Reply Report BlondeAmber 2016-4-16 18:55
AndrewCraven: "I have had people come up to me an touch me, my hair, my clothes, even tell children to touch me."
It is hard to believe you get touched by ...
No, I don't get touched by people every day, but that is not the point.
The point is that Chinese people think it is ok to touch a foreigner as if we are an exotic animal.

Question.
How is it ok to touch a total stranger because they are 'too attractive and gorgeous for them'?
This is assault. And making a comment like that to someone you don't know is kind of creepy.
To me this shows total lack of self control and respect - ignorance is no excuse as I don't think it is ok to touch anyone who is a stranger to you (handshakes being an exception). And encouraging children to grab total strangers is not 'cute', all it does is teach children that foreigners are fair game for whatever they like because they are unlikely to react in a negative way. I would be accused (and have been) of being unfriendly by telling them to stop touching me.
And yes, I have people follow me with their phone cameras on and try 'up-skirting' me, despite the fact I dress VERY modestly.

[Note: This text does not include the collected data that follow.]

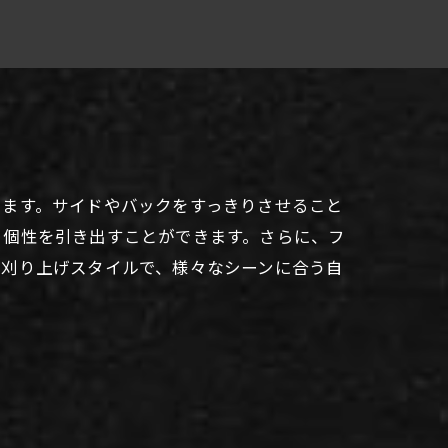
ります。サイドやバックをすっきりさせること
、個性を引き出すことができます。さらに、フ
。刈り上げスタイルで、様々なシーンに合う自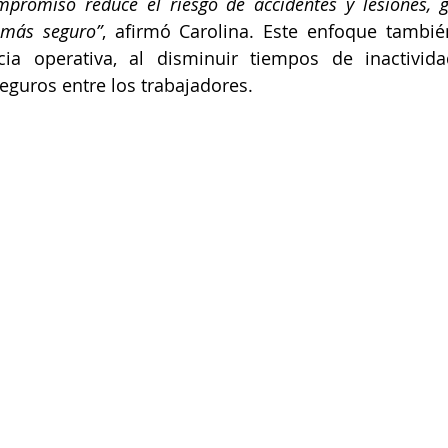
promiso reduce el riesgo de accidentes y lesiones, g
 más seguro”
, afirmó Carolina. Este enfoque tambié
ncia operativa, al disminuir tiempos de inactivid
guros entre los trabajadores.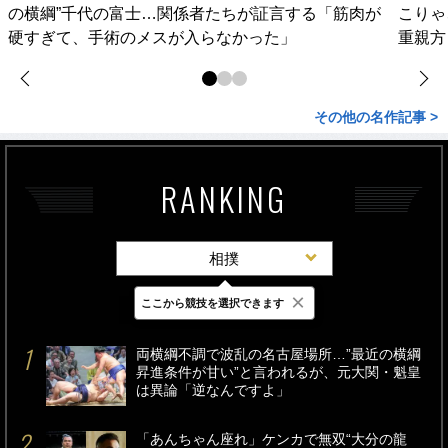
の横綱”千代の富士…関係者たちが証言する「筋肉が
こりゃ
硬すぎて、手術のメスが入らなかった」
重親方
その他の名作記事 >
RANKING
相撲
×
ここから競技を選択できます
最新
24時間
週間
両横綱不調で波乱の名古屋場所…”最近の横綱
昇進条件が甘い”と言われるが、元大関・魁皇
は異論「逆なんですよ」
「あんちゃん座れ」ケンカで無双“大分の龍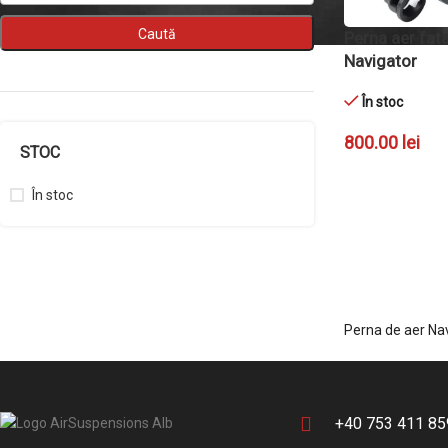
Perna aer fata
Navigator
În stoc
800.00
lei
STOC
ADAUGĂ ÎN CO
În stoc
Perna de aer Nav
+40 753 411 85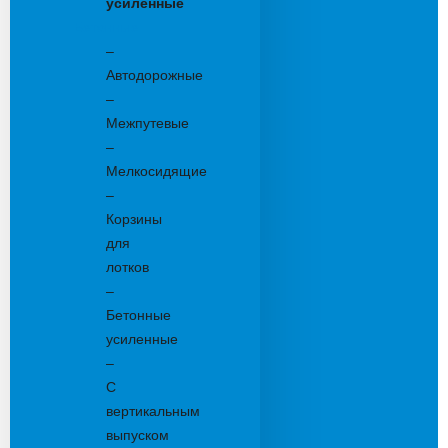
усиленные
Бетонные:
–
Автодорожные
–
Межпутевые
–
Мелкосидящие
–
Корзины
для
лотков
–
Бетонные
усиленные
–
С
вертикальным
выпуском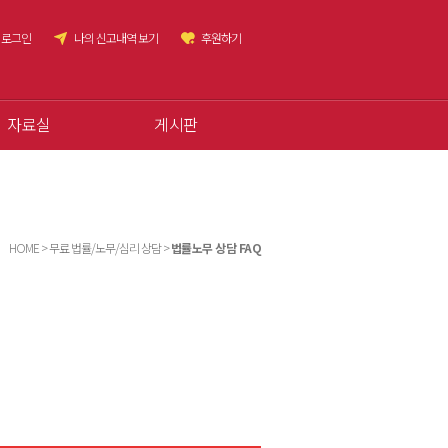
로그인
나의 신고내역 보기
후원하기
자료실
게시판
HOME > 무료 법률/노무/심리 상담 >
법률노무 상담 FAQ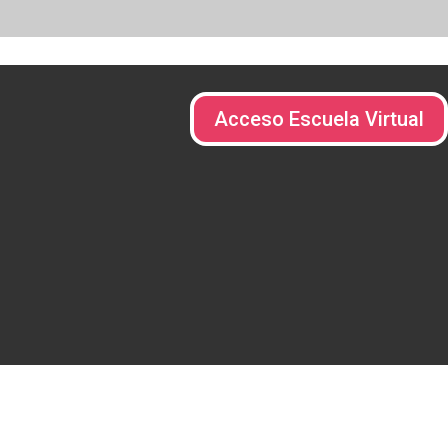
Acceso Escuela Virtual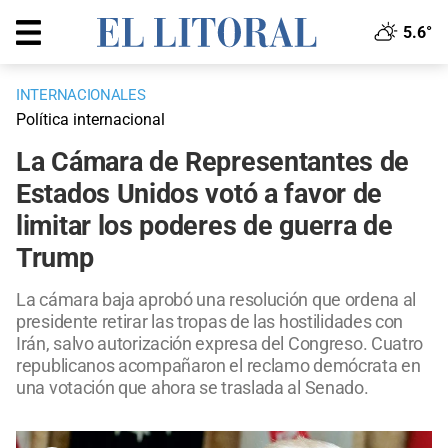
5.6°
INTERNACIONALES
Política internacional
La Cámara de Representantes de
Estados Unidos votó a favor de
limitar los poderes de guerra de
Trump
La cámara baja aprobó una resolución que ordena al
presidente retirar las tropas de las hostilidades con
Irán, salvo autorización expresa del Congreso. Cuatro
republicanos acompañaron el reclamo demócrata en
una votación que ahora se traslada al Senado.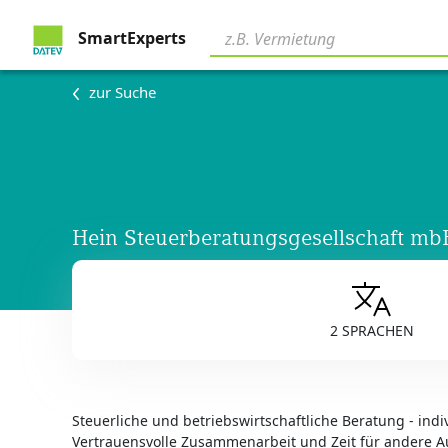
SmartExperts
zur Suche
Hein Steuerberatungsgesellschaft mb
2 SPRACHEN
Steuerliche und betriebswirtschaftliche Beratung - ind
Vertrauensvolle Zusammenarbeit und Zeit für andere 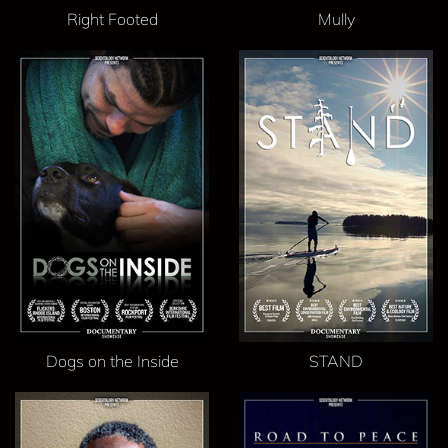
Right Footed
Mully
Dogs on the Inside
STAND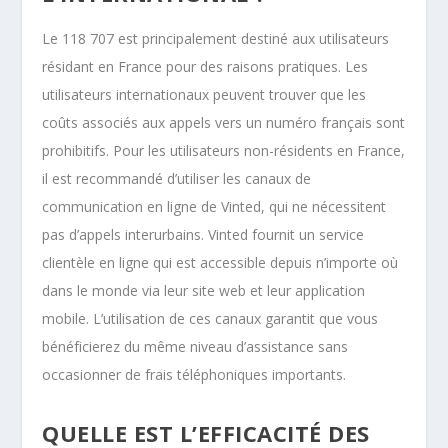
Le 118 707 est principalement destiné aux utilisateurs
résidant en France pour des raisons pratiques. Les
utilisateurs internationaux peuvent trouver que les
coûts associés aux appels vers un numéro français sont
prohibitifs. Pour les utilisateurs non-résidents en France,
il est recommandé d’utiliser les canaux de
communication en ligne de Vinted, qui ne nécessitent
pas d’appels interurbains. Vinted fournit un service
clientèle en ligne qui est accessible depuis n’importe où
dans le monde via leur site web et leur application
mobile. L’utilisation de ces canaux garantit que vous
bénéficierez du même niveau d’assistance sans
occasionner de frais téléphoniques importants.
QUELLE EST L’EFFICACITÉ DES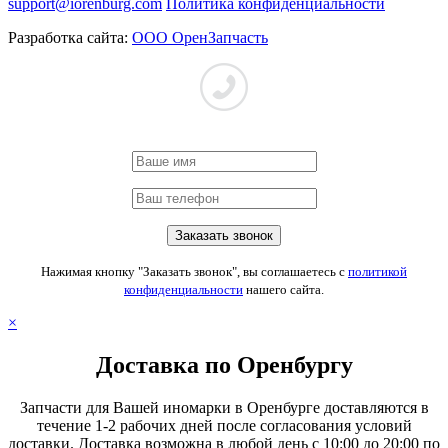
support@iorenburg.com
Политика конфиденциальности
Разработка сайта:
ООО ОренЗапчасть
Нажимая кнопку "Заказать звонок", вы соглашаетесь с
политикой
конфиденциальности
нашего сайта.
×
Доставка по Оренбургу
Запчасти для Вашей иномарки в Оренбурге доставляются в
течение 1-2 рабочих дней после согласования условий
доставки. Доставка возможна в любой день с 10:00 до 20:00 по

Do Chinese people find it acceptable for other Chinese people to do this to them?
Would you go up to another Chinese person or a Chinese girl and touch her without her permission?
If your answer is 'no', then why is it ok to do this to a foreigner?
Why then do people get angry with us if we refuse to accept this kind of behaviour?
I am not talking about people who may not have seen a foreigner before, but in Beijing, Tianjin, places where I have to go for work.

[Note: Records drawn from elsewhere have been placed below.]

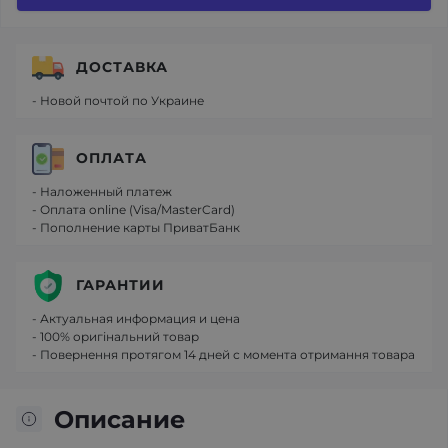
ДОСТАВКА
- Новой почтой по Украине
ОПЛАТА
- Наложенный платеж
- Оплата online (Visa/MasterCard)
- Пополнение карты ПриватБанк
ГАРАНТИИ
- Актуальная информация и цена
- 100% оригінальний товар
- Повернення протягом 14 дней с момента отримання товара
Описание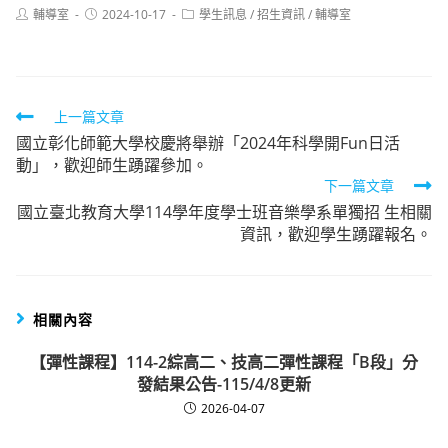
Post
Post
Post
輔導室
2024-10-17
學生訊息
/
招生資訊
/
輔導室
author:
published:
category:
Read
上一篇文章
國立彰化師範大學校慶將舉辦「2024年科學開Fun日活
more
動」，歡迎師生踴躍參加。
articles
下一篇文章
國立臺北教育大學114學年度學士班音樂學系單獨招 生相關
資訊，歡迎學生踴躍報名。
相關內容
【彈性課程】114-2綜高二、技高二彈性課程「B段」分
發結果公告-115/4/8更新
2026-04-07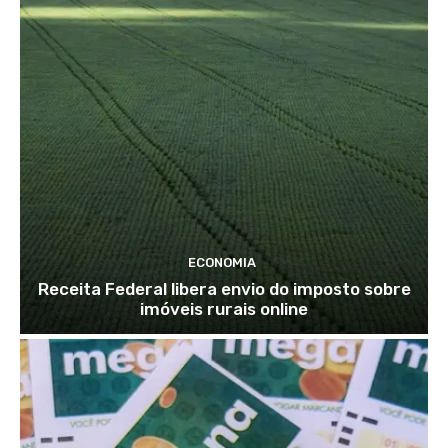
ECONOMIA
Receita Federal libera envio do imposto sobre
imóveis rurais online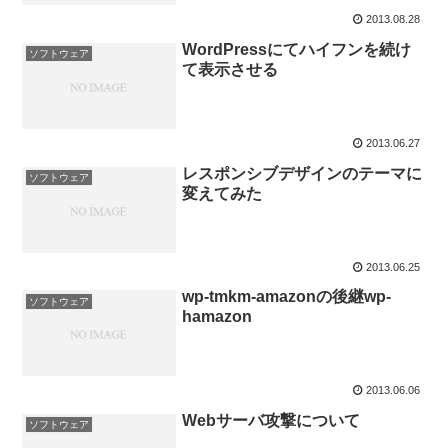
2013.08.28
WordPressにてハイフンを続け
ソフトウェア
て表示させる
2013.06.27
レスポンシブデザインのテーマに
ソフトウェア
変えてみた
2013.06.25
wp-tmkm-amazonの後継wp-
ソフトウェア
hamazon
2013.06.06
Webサーバ攻撃について
ソフトウェア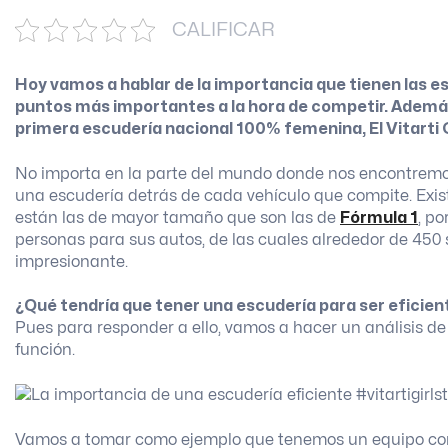
CALIFICAR
Hoy vamos a hablar de la importancia que tienen las e
puntos más importantes a la hora de competir. Además
primera escudería nacional 100% femenina, El Vitarti 
No importa en la parte del mundo donde nos encontremos
una escudería detrás de cada vehículo que compite. Exis
están las de mayor tamaño que son las de
Fórmula 1
, po
personas para sus autos, de las cuales alrededor de 450
impresionante.
¿Qué tendría que tener una escudería para ser eficien
Pues para responder a ello, vamos a hacer un análisis d
función.
Vamos a tomar como ejemplo que tenemos un equipo con 2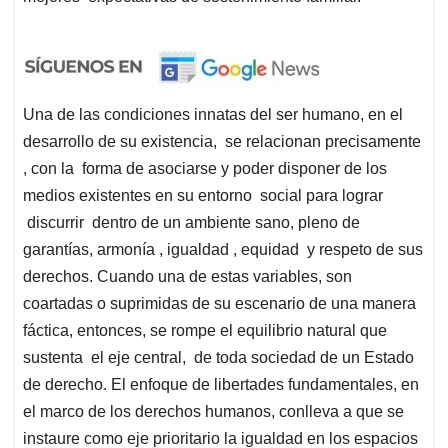
Una de las condiciones innatas del ser humano, en el
desarrollo de su existencia, se relacionan precisamente
, con la forma de asociarse y poder disponer de los
medios existentes en su entorno social para lograr
discurrir dentro de un ambiente sano, pleno de
garantías, armonía , igualdad , equidad y respeto de sus
derechos. Cuando una de estas variables, son
coartadas o suprimidas de su escenario de una manera
fáctica, entonces, se rompe el equilibrio natural que
sustenta el eje central, de toda sociedad de un Estado
de derecho. El enfoque de libertades fundamentales, en
el marco de los derechos humanos, conlleva a que se
instaure como eje prioritario la igualdad en los espacios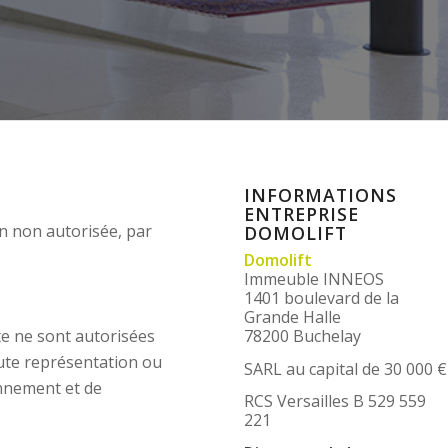
INFORMATIONS
ENTREPRISE
on non autorisée, par
DOMOLIFT
Domolift
Immeuble INNEOS
1401 boulevard de la
Grande Halle
te ne sont autorisées
78200 Buchelay
Toute représentation ou
SARL au capital de 30 000 €
onnement et de
RCS Versailles B 529 559
221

You talk about integrating into Chinese culture, but could there be a lack of respect in Chinese culture for the personal boundaries that other cultures have?
Reply Report AndrewCraven 2016-4-17 00:59
BlondeAmber: No, I don't get touched by people every day, but that is not the point.
The point is that Chinese people think it is ok to touch a foreigner as if we  ...
"The point is that Chinese people think it is ok to touch a foreigner as if we are an exotic animal."
No, educated Chinese will never do such bad things.
About my comment, so sorry for that, I didn't take a overall thinking about the words I wrote.

Next time when you come up to that situation that someone followed you and photographed you, please call 110 or find a police officer nearby.

I also hate those people who you mentioned, they showed low respect to others and also to themselves. They deserve those criticism.

Cities like Beijing or Tianjin are not filled all by citizens, the fluid population which means migrants from rural areas in those cities is also large, you should know that.

Life is like a mirror, you smile at them, they will smile back at you. Why not give them just a smile ?  They would aware their wrong actions and won't be angry with you.
Reply Report BlondeAmber 2016-4-18 00:55
AndrewCraven: "The point is that Chinese people think it is ok to touch a foreigner as if we are an exotic animal."
No, educated Chinese will never do suc ...
Sadly it is mostly the more supposedly 'educated' men who behave like this, or 'educated' women who push their children at me.

I should not be the one who has to tolerate this kind of treatment with a smile, I and other foreigners should just not be treated like this.
I am just talking about basic good manners, courtesy and respect.